** EXTRACTED INFORMATION follows **

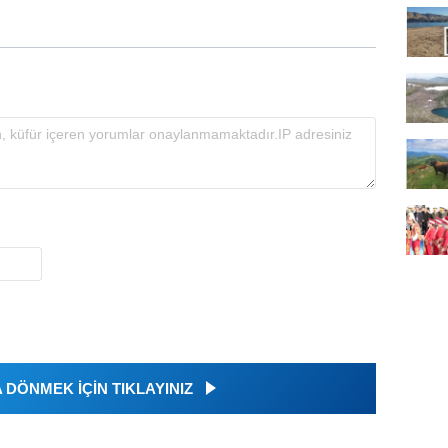
DÖNMEK İÇİN TIKLAYINIZ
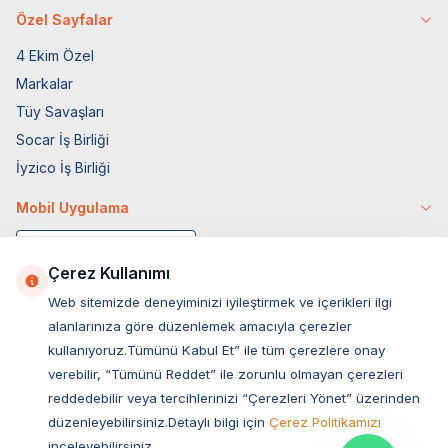
Özel Sayfalar
4 Ekim Özel
Markalar
Tüy Savaşları
Socar İş Birliği
İyzico İş Birliği
Mobil Uygulama
Çerez Kullanımı
Web sitemizde deneyiminizi iyileştirmek ve içerikleri ilgi
alanlarınıza göre düzenlemek amacıyla çerezler
kullanıyoruz.Tümünü Kabul Et” ile tüm çerezlere onay
verebilir, “Tümünü Reddet” ile zorunlu olmayan çerezleri
reddedebilir veya tercihlerinizi “Çerezleri Yönet” üzerinden
düzenleyebilirsiniz.Detaylı bilgi için
Çerez Politikamızı
Müşteri Hizmetleri
inceleyebilirsiniz.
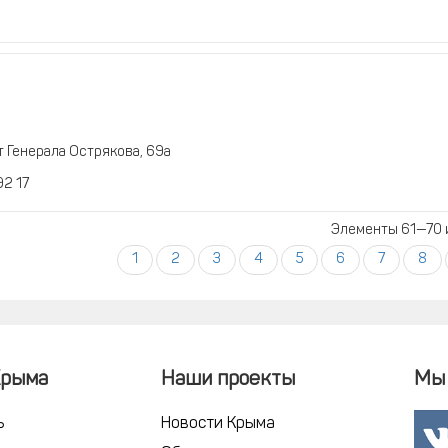
т Генерала Острякова, 69а
92 17
Элементы 61—70 и
1
2
3
4
5
6
7
8
Крыма
Наши проекты
Мы 
ь
Новости Крыма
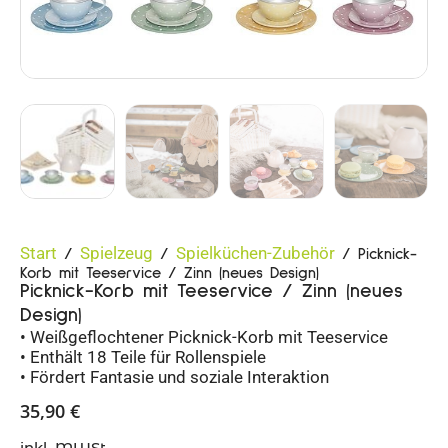
Start
Spielzeug
Spielküchen-Zubehör
/
/
/ Picknick-
Korb mit Teeservice / Zinn (neues Design)
Picknick-Korb mit Teeservice / Zinn (neues
Design)
• Weißgeflochtener Picknick-Korb mit Teeservice
• Enthält 18 Teile für Rollenspiele
• Fördert Fantasie und soziale Interaktion
35,90
€
inkl. MWSt.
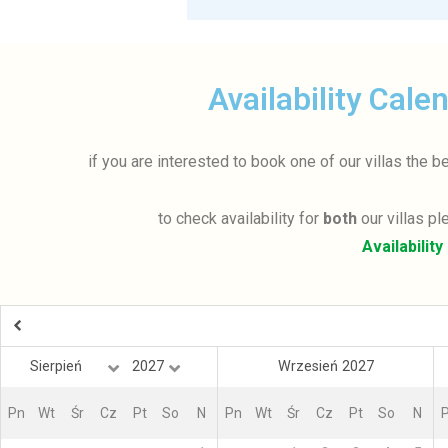
Availability Cale
if you are interested to book one of our villas the 
to check availability for
both
our villas pl
Availabilit
Wrzesień 2027
Pn
Wt
Śr
Cz
Pt
So
N
Pn
Wt
Śr
Cz
Pt
So
N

** End of EXTRACTED INFORMATION **

▸ **TO DO**: Repeat the lines between the one containing "Özel Sayfalar" and the one containing "Новости Крыма", inclusive, leaving out the pictures.

▸ **EXERCISE OUTPUT**:
Özel Sayfalar
4 Ekim Özel
Markalar
Tüy Savaşları
Socar İş Birliği
İyzico İş Birliği
Mobil Uygulama
Çerez Kullanımı
Web sitemizde deneyiminizi iyileştirmek ve içerikleri ilgi
alanlarınıza göre düzenlemek amacıyla çerezler
kullanıyoruz.Tümünü Kabul Et” ile tüm çerezlere onay
verebilir, “Tümünü Reddet” ile zorunlu olmayan çerezleri
reddedebilir veya tercihlerinizi “Çerezleri Yönet” üzerinden
düzenleyebilirsiniz.Detaylı bilgi için
Çerez Politikamızı
Müşteri Hizmetleri
inceleyebilirsiniz.
т Генерала Острякова, 69а
92 17
Элементы 61—70 и
1
2
3
4
5
6
7
8
Крыма
Наши проекты
Мы 
ь
Новости Крыма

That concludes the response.